My publications include the collaborative essay "ProTactile Romeo and Juliet: Theater by/for the DeafBlind," Shakespeare Studies 47 (2019); “Audiences and ASL in Shakespeare Performance,” Shakespeare Bulletin 40.1 (2022); "Disability Embodiment and Inclusive Aesthetics," Inclusive Shakespeares: Identity, Pedagogy, Performance (Routledge, 2023); and “Deaf Theatre in the United States,” Oxford Research Encyclopedia of Literature (forthcoming 2024). With former RIT colleague Andy Head, I co-authored the book Staging Deaf and Hearing Theatre Productions: A Practical Guide (Palgrave, 2024).
My public facing scholarship includes a National Endowment for the Arts Big Read focused on Ilya Kaminsky's Deaf Republic (2023). In collaboration with Monroe County Library Services and colleagues at NTID, I organized a month-long program of activities focused on Deaf poetry and poetry by Deaf authors. I also served as project director for the DC stop of First Folio! The Book That Gave Us Shakespeare national traveling exhibition sponsored by the Folger Shakespeare Library (2016). For this month-long program, I worked with Gallaudet colleagues to organize a museum exhibit, Shakespeare in American Deaf History, and activities including a visual Shakespeare festival. My work has been featured in a Folger Shakespeare Library podcast on Shakespeare in Sign Language (2016), in Humanities, the Magazine of the National Endowment for the Humanities (2021), and Insight Into Diversity (2022).

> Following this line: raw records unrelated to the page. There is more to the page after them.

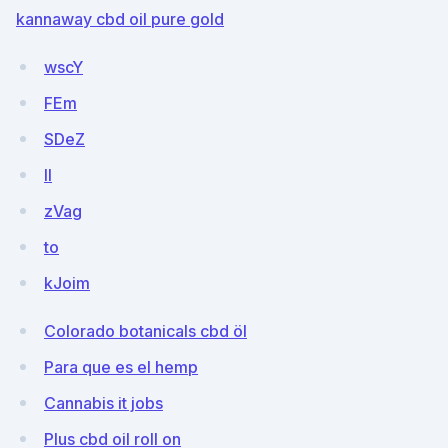
kannaway cbd oil pure gold
wscY
FEm
SDeZ
II
zVag
to
kJoim
Colorado botanicals cbd öl
Para que es el hemp
Cannabis it jobs
Plus cbd oil roll on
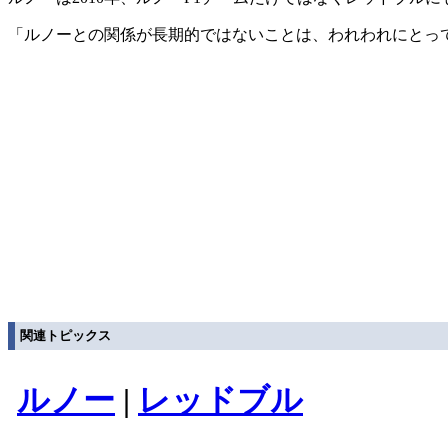
「ルノーとの関係が長期的ではないことは、われわれにとっ
関連トピックス
ルノー
|
レッドブル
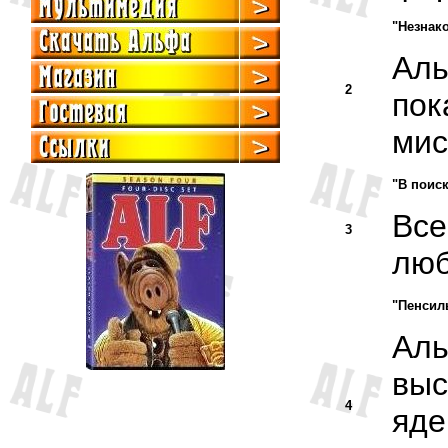
"Незнак
Аль
2
пок
мис
"В поиск
Все
3
люб
"Пенсил
Аль
выс
4
яде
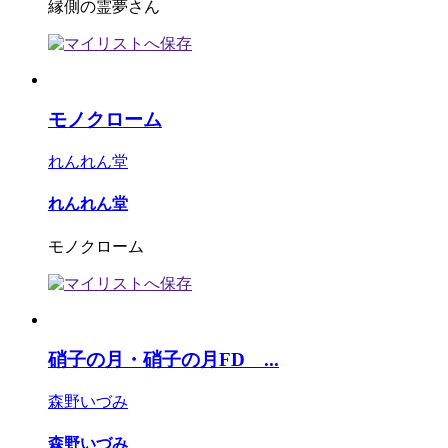
縁側の霊夢さん
モノクローム
れんれん堂
れんれん堂
モノクローム
硝子の月・硝子の月FD ...
森野いづみ
森野いづみ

Current work in progress includes an article titled "The Problem of Music in Deaf-Hearing Musical Theater,” for a special issue on disability and theater in Studies in Musical Theater; a chapter on “Deaf Actors and Shakespeare” in the forthcoming An Alternative History of Shakespearean Acting: Contexts, Practices, and Cultural Authority, ed. Sally Barnden, Emer McHugh, and Miranda Faye Thompson (Bloomsbury). A chapter titled “Sound in ASL Shakespeare” is also forthcoming in The Cambridge Companion to Shakespeare and Sound, ed. Carla Della Gatta and Simon Smith sometime in 2027. Finally, I am writing a book about the history of Deaf theater in the United States.
Fun fact - Not only am I the first full-time, tenure line Deaf faculty at UMD College Park, I am also the first Deaf person to run a hearing performing arts department in the United States. Deaf people still have a long way to go to reach true equality.